[Stored data entries]
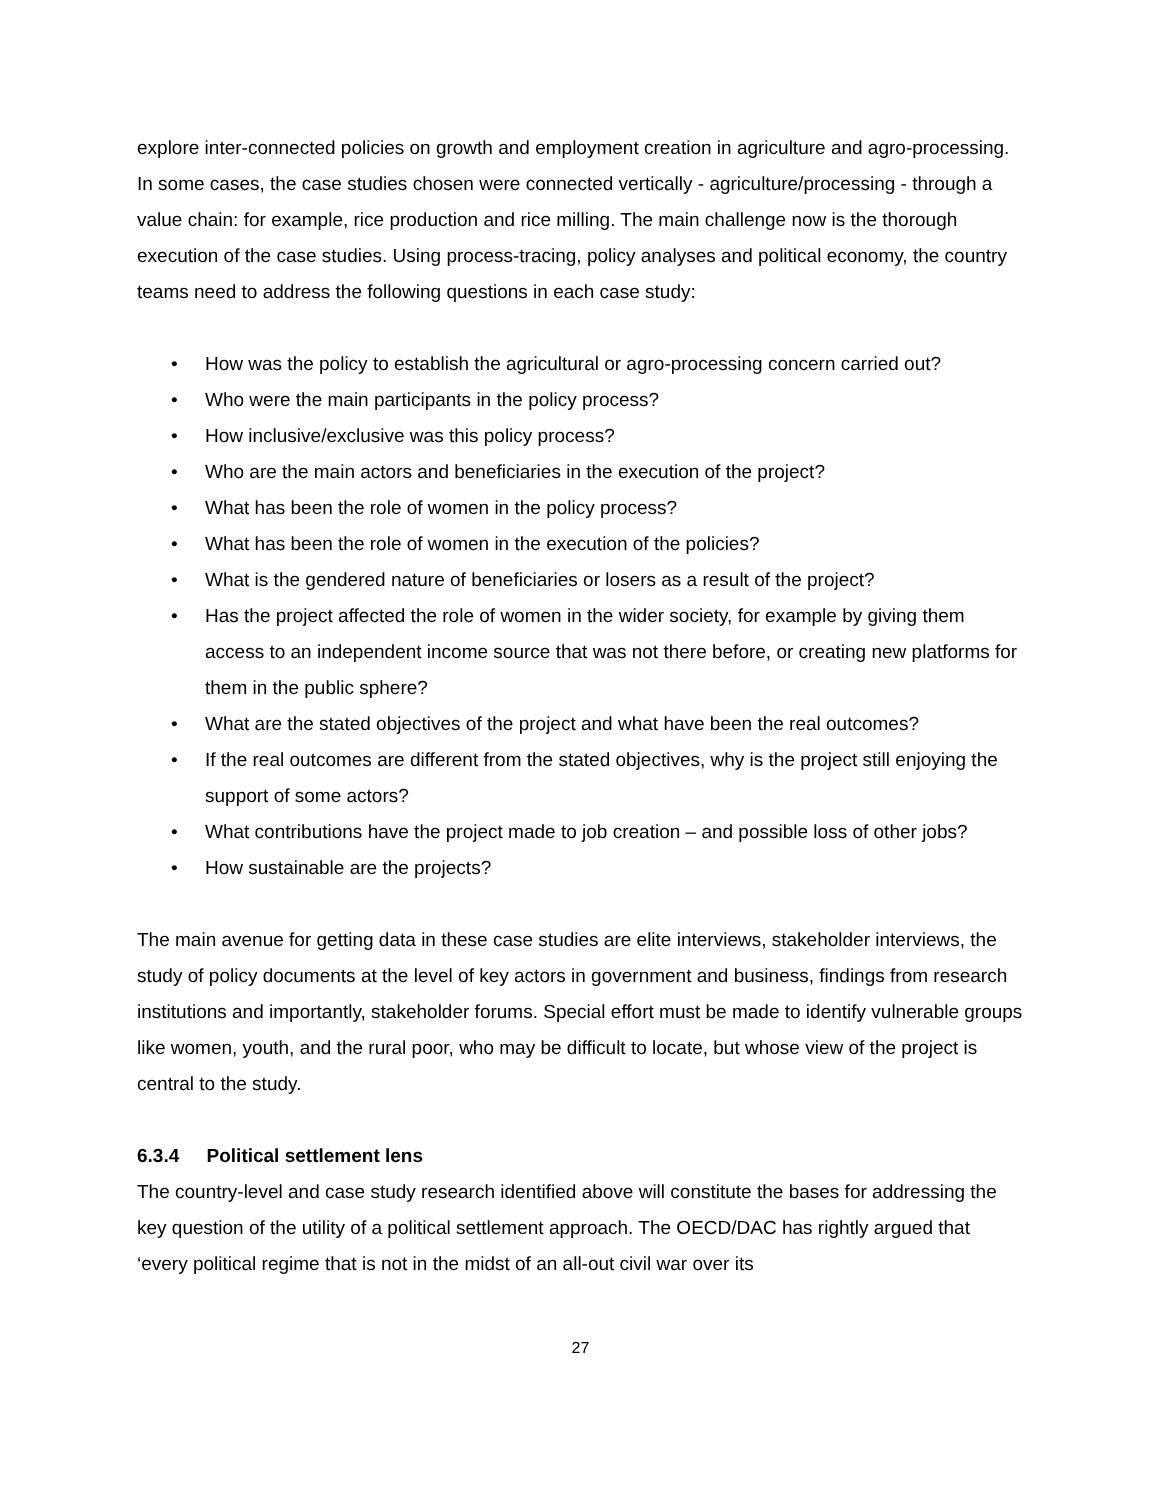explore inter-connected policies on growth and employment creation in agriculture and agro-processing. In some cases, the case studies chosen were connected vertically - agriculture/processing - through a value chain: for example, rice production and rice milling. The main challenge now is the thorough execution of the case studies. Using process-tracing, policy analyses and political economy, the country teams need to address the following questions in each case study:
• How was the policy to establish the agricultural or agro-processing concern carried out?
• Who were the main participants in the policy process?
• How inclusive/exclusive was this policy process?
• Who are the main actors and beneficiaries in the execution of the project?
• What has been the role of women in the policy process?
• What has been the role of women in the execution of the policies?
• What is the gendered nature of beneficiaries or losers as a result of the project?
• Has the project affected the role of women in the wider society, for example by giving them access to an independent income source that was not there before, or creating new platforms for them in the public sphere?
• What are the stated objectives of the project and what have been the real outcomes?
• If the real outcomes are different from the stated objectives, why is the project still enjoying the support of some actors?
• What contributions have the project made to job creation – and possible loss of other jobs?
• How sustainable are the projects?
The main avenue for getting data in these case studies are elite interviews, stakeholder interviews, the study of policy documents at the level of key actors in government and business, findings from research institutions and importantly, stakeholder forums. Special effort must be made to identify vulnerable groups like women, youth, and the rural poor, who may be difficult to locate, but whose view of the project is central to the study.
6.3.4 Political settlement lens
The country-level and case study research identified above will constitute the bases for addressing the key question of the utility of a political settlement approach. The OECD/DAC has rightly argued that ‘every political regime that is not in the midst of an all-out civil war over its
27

→ What is being asked
Copy out each line of the data where the string "been" appears.

→ Solution to the exercise
• What has been the role of women in the policy process?
• What has been the role of women in the execution of the policies?
• What are the stated objectives of the project and what have been the real outcomes?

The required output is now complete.